## REQUIREMENT A
Transcribe the stretch of the thread on Unicode character widths from "At Thu, 1 Sep" through "happened after v12.".
## REQUIREMENT B
Answer these questions about the thread on Unicode character widths, one answer per line, marked as the questions are:
(i) The width of which invisible character is named as the problem?
(ii) In which commit was the comment about format characters removed?
(iii) Including the characters in which header file actually worked?
## REQUIREMENT C
Write the next part of the thread on Unicode character widths, picking up after its final sentence.

At Thu, 1 Sep 2022 15:00:38 +0700, John Naylor <john.naylor@enterprisedb.com> wrote in
> On Thu, Sep 1, 2022 at 2:13 PM Pavel Stehule <pavel.stehule@gmail.com> wrote:
> > problem is in bad width of invisible char 200E
>
> I removed this comment in bab982161e since it didn't match the code.
> I'd be interested to see what happened after v12.
>
> - * - Other format characters (general category code Cf in the Unicode
> - * database) and ZERO WIDTH SPACE (U+200B) have a column
> width of 0.
>
> UnicodeData.txt has this:
>
> 200B;ZERO WIDTH SPACE;Cf;0;BN;;;;;N;;;;;
> 200C;ZERO WIDTH NON-JOINER;Cf;0;BN;;;;;N;;;;;
> 200D;ZERO WIDTH JOINER;Cf;0;BN;;;;;N;;;;;
> 200E;LEFT-TO-RIGHT MARK;Cf;0;L;;;;;N;;;;;
> 200F;RIGHT-TO-LEFT MARK;Cf;0;R;;;;;N;;;;;
>
> So maybe we need to take Cf characters in this file into account, in
> addition to Me and Mn (combining characters).
Including them into unicode_combining_table.h actually worked, but I'm
not sure it is valid to include Cf's among Mn/Me's..

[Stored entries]
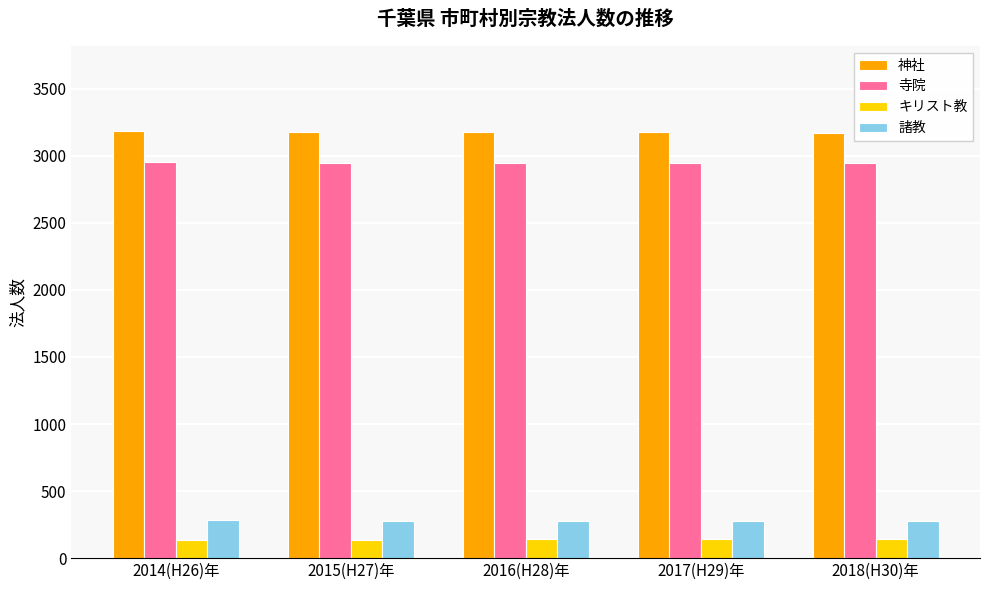

What value does the 諸教 series have at 2015(H27)年?

279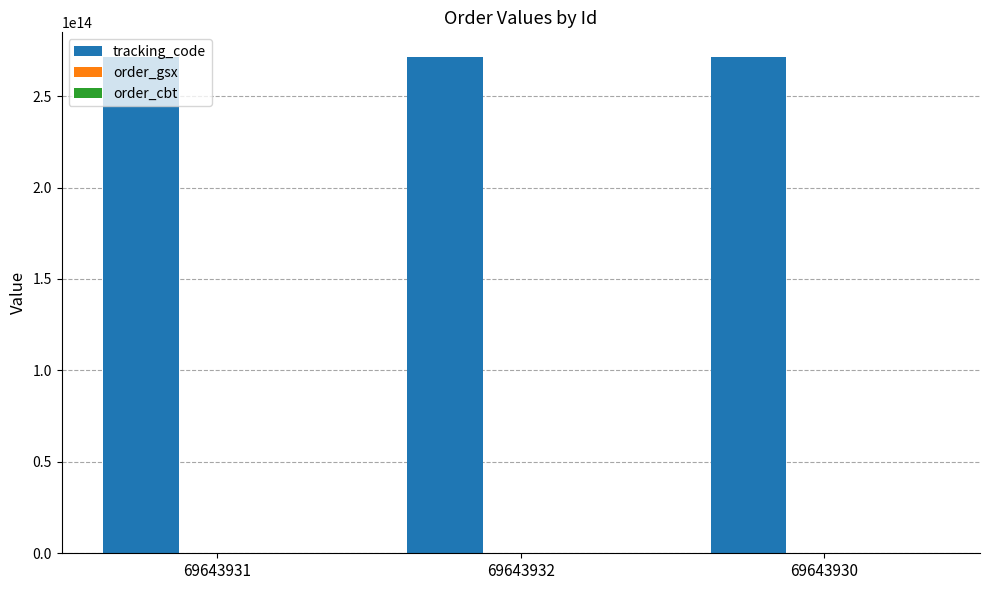

Which series has the largest total across all categories?

tracking_code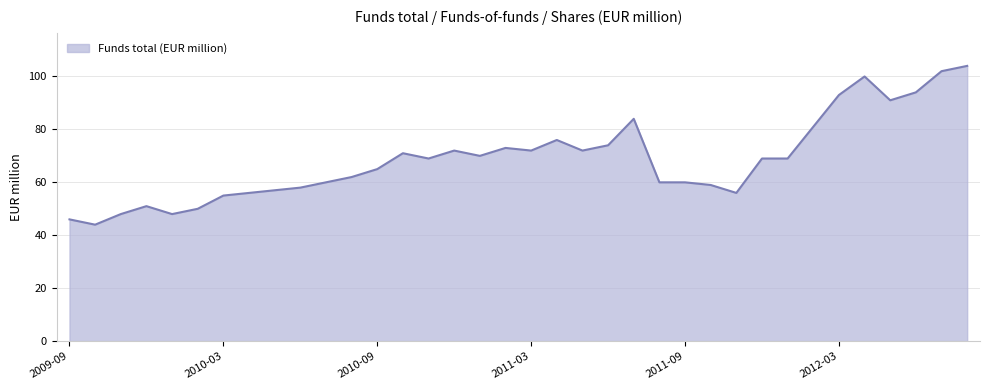

What is the greatest value displayed?

104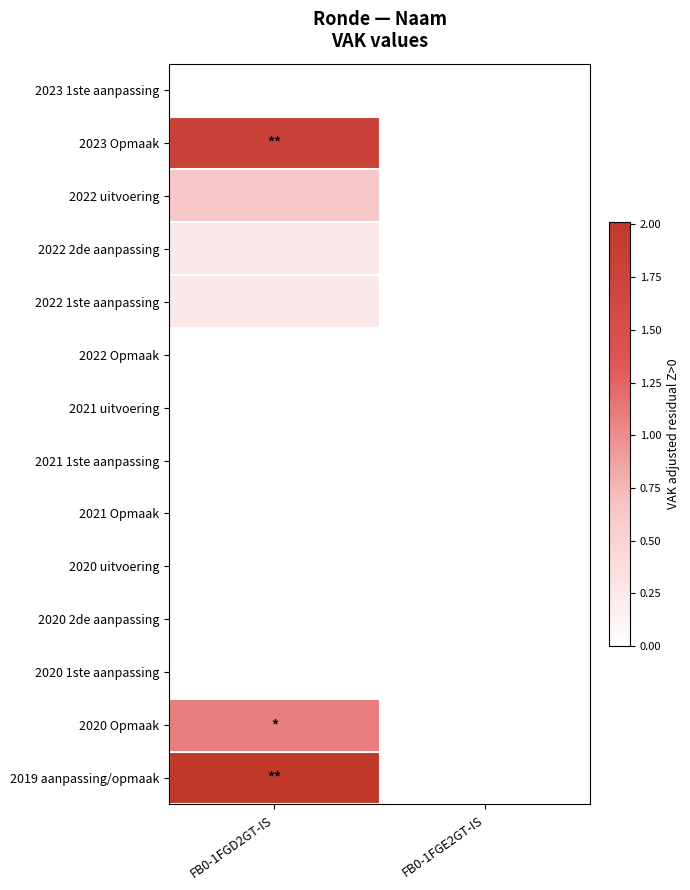

Which has a higher value, FB0-1FGD2GT-IS or FB0-1FGE2GT-IS?

FB0-1FGE2GT-IS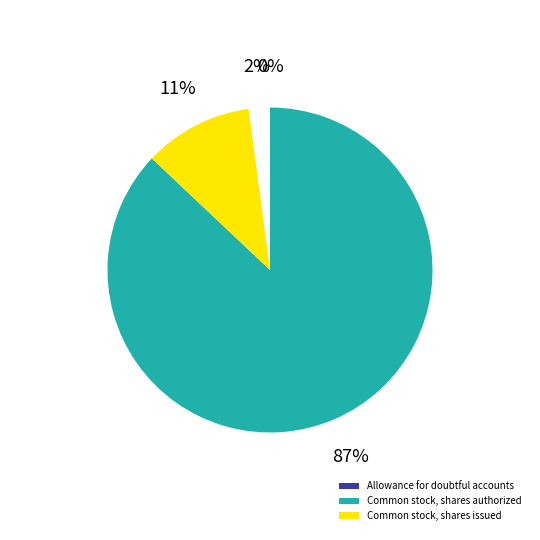

Do Common stock, shares authorized and Common stock, shares issued together represent more than half of the pie?

Yes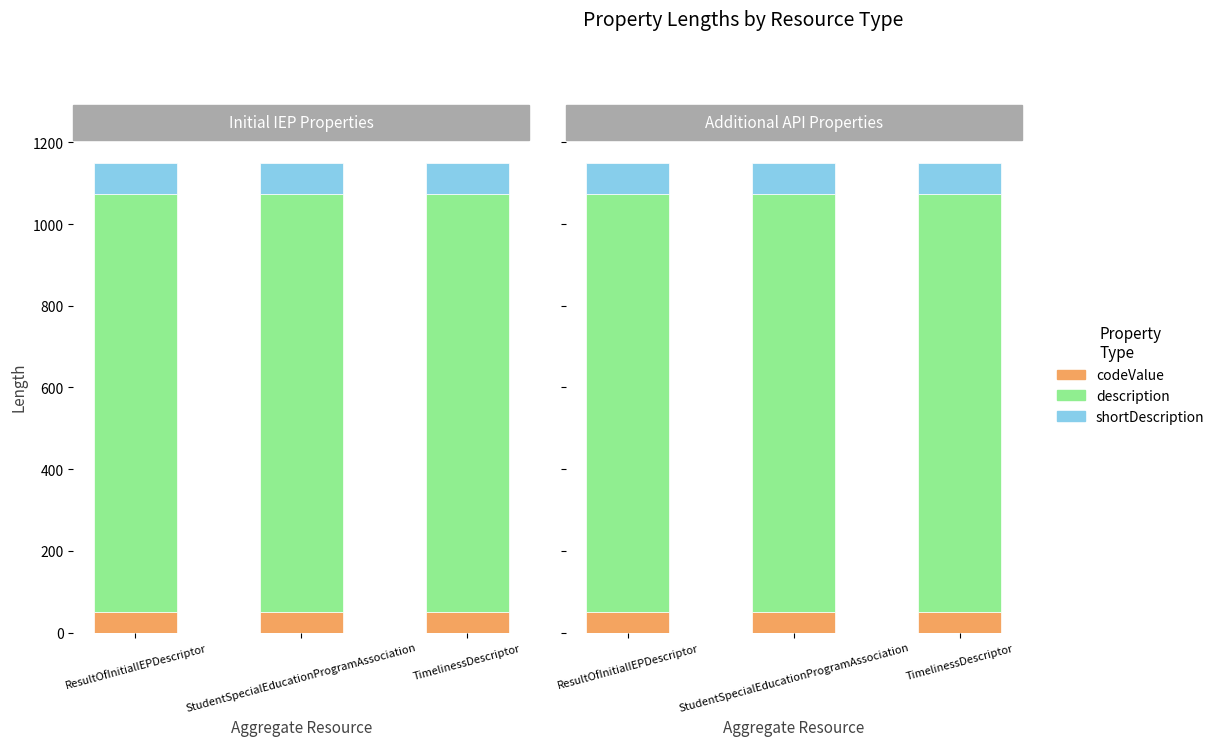

What is the minimum value shown in the chart?

50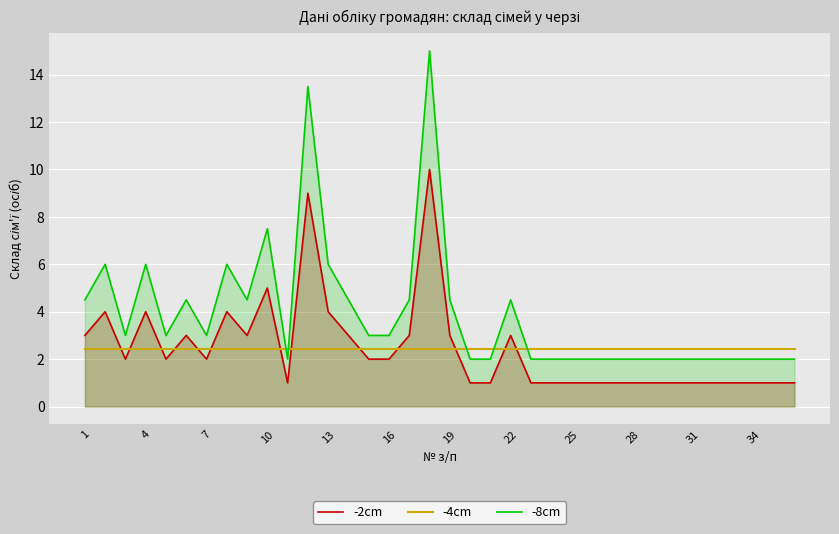

Where is -4cm nearest to the value 2?

1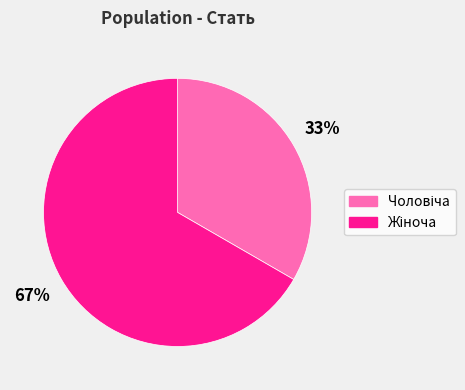

Is there any slice that represents more than half of the pie?

Yes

## RESULT A
At Thu, 1 Sep 2022 15:00:38 +0700, John Naylor <john.naylor@enterprisedb.com> wrote in
> On Thu, Sep 1, 2022 at 2:13 PM Pavel Stehule <pavel.stehule@gmail.com> wrote:
> > problem is in bad width of invisible char 200E
>
> I removed this comment in bab982161e since it didn't match the code.
> I'd be interested to see what happened after v12.

## RESULT B
(i) 200E
(ii) bab982161e
(iii) unicode_combining_table.h

## RESULT C
> diff --git a/src/common/unicode/generate-unicode_combining_table.pl
b/src/common/unicode/generate-unicode_combining_table.pl
> index 8177c20260..7030bc637b 100644
> --- a/src/common/unicode/generate-unicode_combining_table.pl
> +++ b/src/common/unicode/generate-unicode_combining_table.pl
> @@ -25,7 +25,7 @@ foreach my $line (<ARGV>)
> my @fields = split ';', $line;
> $codepoint = hex $fields[0];
>
> - if ($fields[2] eq 'Me' || $fields[2] eq 'Mn')
> + if ($fields[2] eq 'Me' || $fields[2] eq 'Mn' || $fields[2] eq 'Cf')
> {
> # combining character, save for start of range
> if (!defined($range_start))
By the way I was super annoyed that it was super-hard to reflect the
changes under src/common to the final binary. There are two hops of
missing dependencies and finally ccache stood in my way.. I find that
Andres once meant to try that using --dependency-files but I hope we
make that reflection automated even if we do define the dependencies
manually..
regards.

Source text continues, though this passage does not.